= Work request A =
Reproduce the lines of the records verbatim, starting with the first line of the records and going on through the line that contains "của năm dân".

= Extracted text =

Grove City, PA. Christian journalist Rodney Clapp defines neoliberalism as a post-World War II variation of classical liberalism that encompasses “a panoply of cultural and political-economic practices that sets marketized competition at the center of social life–even as the sole ruler of social life.” Since the 1990s, journalists and academics have produced a flood of work on neoliberalism. Christian critiques have been less common, especially works by Protestant authors written for non-academic audiences. Consequently, Clapp’s Naming Neoliberalism is especially welcome. Clapp has written a thoughtful study of a subject American evangelicals have too often overlooked or handled uncritically.

Clapp argues that the first essential step in developing a Christian critique of neoliberalism is simply to identify and name this ideology because it has become for most Westerners “the water we’re swimming in.” Given its extensive eighteenth- and nineteenth-century roots, historical analysis is very important in understanding contemporary neoliberalism. Classical liberals viewed humans primarily as individuals who existed to enjoy freedom–understood as a freedom from external coercion. Historical analysis can help Christians “denaturalize” the emergence of capitalism; that is, not assume that it was an inevitable natural product somehow beyond criticism. Through a quick survey of the rise of capitalism and its development during the Industrial Revolution, Clapp highlights its significant human costs. He agrees with historian Brad Gregory in The Unintended Reformation that Martin Luther contributed to a less communal, more competitive world by focusing on the interior spiritual life of the individual and thus internalizing charity. By the nineteenth century, evangelical Protestantism’s “privatization and individualization of faith” dovetailed nicely with the core themes of liberalism. Clapp does concede at least three substantial “boons” of the modern liberal regime–its promotion of equality of persons under the law, its desire for a peaceful common life, and its robust “suspicion of coercion.” Of course, today’s liberalism is a welfare state version with roots in New Deal reformism rather than the nineteenth-century variant.

Neoliberalism staked out a different path from reform liberalism, as a group of like-minded economists including Austrians Friedrich von Hayek and Ludwig von Mises attended the seminal 1947 meeting of the Mont Pelerin Society in Switzerland. They attacked the state planning and intervention promoted by socialists and reform liberals as inefficient and argued that market mechanisms were adequate. Adopting such a dogmatic approach freed governing elites or citizens from trying to discern the common good. Doing so helped them ignore questions about the moral telos or end of political society. By the 1990s, both major U.S. political parties championed neoliberal policies, with President Bill Clinton being nearly as enthusiastic a disciple as his Republican predecessors. Unfortunately, however, free trade, sweeping deregulation, and anti-unionism increased income inequality which soon returned to levels not seen since the 1920s. While middle- and lower-class salaries stagnated or declined, CEO salaries soared.

= Work request B =
List every person mentioned by name in the review of Naming Neoliberalism.

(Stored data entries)
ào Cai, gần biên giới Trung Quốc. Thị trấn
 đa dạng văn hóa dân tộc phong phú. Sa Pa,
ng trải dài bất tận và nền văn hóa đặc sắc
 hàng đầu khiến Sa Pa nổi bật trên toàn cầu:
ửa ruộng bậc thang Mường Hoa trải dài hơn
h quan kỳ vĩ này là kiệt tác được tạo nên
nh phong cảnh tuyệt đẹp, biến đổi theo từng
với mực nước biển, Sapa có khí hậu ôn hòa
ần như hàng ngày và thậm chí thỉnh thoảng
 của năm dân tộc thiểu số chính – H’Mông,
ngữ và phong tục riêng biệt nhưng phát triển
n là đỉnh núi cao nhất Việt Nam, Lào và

= Task solution A =
ào Cai, gần biên giới Trung Quốc. Thị trấn
 đa dạng văn hóa dân tộc phong phú. Sa Pa,
ng trải dài bất tận và nền văn hóa đặc sắc
 hàng đầu khiến Sa Pa nổi bật trên toàn cầu:
ửa ruộng bậc thang Mường Hoa trải dài hơn
h quan kỳ vĩ này là kiệt tác được tạo nên
nh phong cảnh tuyệt đẹp, biến đổi theo từng
với mực nước biển, Sapa có khí hậu ôn hòa
ần như hàng ngày và thậm chí thỉnh thoảng
 của năm dân tộc thiểu số chính – H’Mông,

= Task solution B =
Rodney Clapp, Brad Gregory, Martin Luther, Friedrich von Hayek, Ludwig von Mises, Bill Clinton